His writing comprises its own kind of time capsule: a contemporaneous history of the events and developments of the late 20th and early 21st centuries. He described the experience of owning a personal computer when most people still didn’t, covered the Vietnam War origins of the guns now at the center of domestic gun-control debates, and questioned the merits of Reagan-era military spending as the Cold War drew to an end. His insight, extensive reporting, and engaging writing have made his articles essential reading in their moments of publication and have lent them a timeless relevance, and resonance.
These eight pieces, written over the course of Fallows’s Atlantic career, offer a glimpse of what the American Academy of Arts and Sciences honored today.

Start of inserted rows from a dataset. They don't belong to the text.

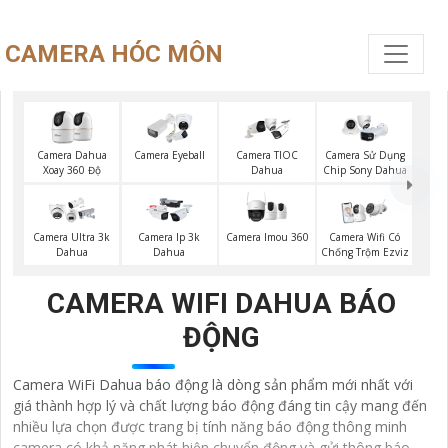
CAMERA HÓC MÔN
Camera Dahua
Camera Eyeball
Camera TIOC
Camera Sử Dụng
Xoay 360 Độ
Dahua
Chip Sony Dahua
Camera Imou 360
Camera Ultra 3k
Camera Ip 3k
Camera Wifi Có
Dahua
Dahua
Chống Trộm Ezviz
CAMERA WIFI DAHUA BÁO
ĐỘNG
Camera WiFi Dahua báo động là dòng sản phẩm mới nhất với
giá thành hợp lý và chất lượng báo động đáng tin cậy mang đến
nhiều lựa chọn được trang bị tính năng báo động thông minh
camera có khả năng phát hiện chuyển động và gửi thông báo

“The Passionless Presidency”
In the last year of Carter’s administration, Fallows assessed where the president had gone wrong. “After two and a half years in Carter’s service,” he wrote. “I fully believe him to be a good man.” But he observed that Carter lacked “the passion to convert himself from a good man into an effective one, to learn how to do the job.” As a result, he wrote, Carter’s achievements failed to live up to his intentions.
“Living With a Computer”
The first successful personal-computer models were released to consumers in the mid-1970s; Fallows got his at the end of that decade, and wrote about it for The Atlantic three years later. He described both how the machine had improved his writing and editing process and the new distractions and dangers it posed before making specific recommendations to readers. “I’d sell my computer before I’d sell my children,” he wrote. “But the kids better watch their step.”

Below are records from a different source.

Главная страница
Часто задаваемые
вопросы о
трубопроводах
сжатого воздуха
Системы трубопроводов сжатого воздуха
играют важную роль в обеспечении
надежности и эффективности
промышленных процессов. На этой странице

“Immigration: How It’s Affecting Us”
Following the passage of the 1965 Immigration Act amendments, which lifted quotas governing immigrant nationalities, the flow of immigrants into the United States from the developing world increased significantly. With the rise in newcomers came a rise in anti-immigrant sentiments—sentiments that Fallows challenged in this 1983 article. “In countless ... places … the words heard in the air, the clothes and faces seen on the street, the courses taught in the schools, have all changed because of immigration,” he wrote. “But it is far from clear to me that the changes under way are ominous or bad.”
“How the World Works”
The end of the Cold War in the early 1990s was celebrated as a victory for the laissez-faire capitalism championed by Americans. But in 1993, Fallows explored alternate approaches driving growth in economies around the world—and the ways they echoed moments from the history of the United States. “Every country that has caught up with others has had to do so by rigging its rules: extracting extra money from its people and steering the money into industrialists’ hands,” he asserted.